Правды, правды! — вот чего нам недостает, вот что нам особенно нужно! Пусть мир подобий заменится миром правды! Правда необходима нам в самом широком смысле, не только правда на суде, а правда слова, чувства, — правда развития, правда взаимных отношений земли и государства, общества и правительства. И это не значит, чтоб люди перестали лгать и чтоб мы мечтали о такой золотой эпохе, где бы и лгунов не было. Совсем нет. Мы говорим о таком состоянии общества, где каждый может и имеет право быть правдивым, если захочет; где не стеснена мысль, где она развивается и выражается безбоязненно, где мнение искренно и не робко, где, одним словом, не трусят правды. Этот недостаток правдивости в русском обществе и вообще в русской жизни, эта непривычка высказывать свою мысль со всею откровенностью, во всей ее полноте, без унизительных для нее двусмысленностей, оговорок и иносказаний, затрудняет не только развитие нашей общественности, но и ход государственных отправлений.

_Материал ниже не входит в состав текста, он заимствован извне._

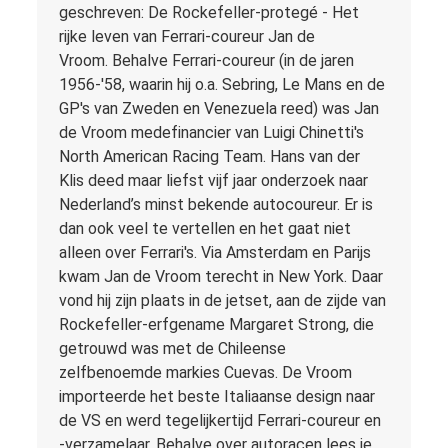
geschreven: De Rockefeller-protegé - Het
rijke leven van Ferrari-coureur Jan de
Vroom. Behalve Ferrari-coureur (in de jaren
1956-'58, waarin hij o.a. Sebring, Le Mans en de
GP's van Zweden en Venezuela reed) was Jan
de Vroom medefinancier van Luigi Chinetti's
North American Racing Team. Hans van der
Klis deed maar liefst vijf jaar onderzoek naar
Nederland’s minst bekende autocoureur. Er is
dan ook veel te vertellen en het gaat niet
alleen over Ferrari's. Via Amsterdam en Parijs
kwam Jan de Vroom terecht in New York. Daar
vond hij zijn plaats in de jetset, aan de zijde van
Rockefeller-erfgename Margaret Strong, die
getrouwd was met de Chileense
zelfbenoemde markies Cuevas. De Vroom
importeerde het beste Italiaanse design naar
de VS en werd tegelijkertijd Ferrari-coureur en
-verzamelaar. Behalve over autoracen lees je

Теперь из этого, по-видимому, безвыходного круга открывает выход само правительство — предоставляя свободу печатному слову. Благодарность же ему! При свободе критики делается возможною и хвала — не опасаясь быть смешанною с лестью, и мы решаемся напечатать здесь стихи покойного К. С. Аксакова, найденные нами в его бумагах, никогда не предназначавшиеся для печати и потому не отделанные и написанные, кажется, в самом начале дела освобождения крестьян, предпринятого Государем. Теперь, думаем, приспело время, когда может смело раздаться этот замогильный искренний голос искреннейшего из людей, видевшего только зарю свободы и не дождавшегося ее солнца!.. Но точно ли, точно ли уже дождались мы солнца? Точно ли исчезли и последние тени ночи и настал честный белый день?..
Вот эти стихи:
В Россию веруя, на бой с лукавой ложью,
В честь правды и добра, без страха ты идешь;
Верь в истину и свет, люби свободу Божью:
Свет нужен истине, мрак — прикрывает ложь.
Любовь и истину дать Русь тебе готова;
Любовь и истина надежней всяких уз;
Ты возвратишь, о царь, земле свободу слова,
И Бог благословит с народом твой союз!..
Впервые опубликовано: «День». 1865. № 31, 11 сентября. С. 725—728.